» ASSIGNED TASK
Could you output exactly the lines from the one containing "thumb ip: (126, 111)" through the end of the records below, and nothing more?

+ + + + + + +

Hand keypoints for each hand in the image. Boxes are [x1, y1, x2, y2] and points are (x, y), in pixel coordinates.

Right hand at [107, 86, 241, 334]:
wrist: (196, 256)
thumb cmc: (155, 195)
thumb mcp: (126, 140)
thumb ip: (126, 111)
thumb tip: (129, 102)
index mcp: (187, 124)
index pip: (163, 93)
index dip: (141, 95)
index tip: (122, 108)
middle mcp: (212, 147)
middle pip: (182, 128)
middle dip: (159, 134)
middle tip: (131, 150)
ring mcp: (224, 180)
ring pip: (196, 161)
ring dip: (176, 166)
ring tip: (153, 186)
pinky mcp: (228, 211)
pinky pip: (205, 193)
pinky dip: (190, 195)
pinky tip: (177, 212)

+ + + + + + +

» FINISHED TASK
thumb ip: (126, 111)
thumb tip: (129, 102)
index mcp: (187, 124)
index pip: (163, 93)
index dip: (141, 95)
index tip: (122, 108)
middle mcp: (212, 147)
middle pip: (182, 128)
middle dip: (159, 134)
middle tip: (131, 150)
ring mcp: (224, 180)
ring pip: (196, 161)
ring dip: (176, 166)
ring tip: (153, 186)
pinky mcp: (228, 211)
pinky pip: (205, 193)
pinky dip: (190, 195)
pinky tip: (177, 212)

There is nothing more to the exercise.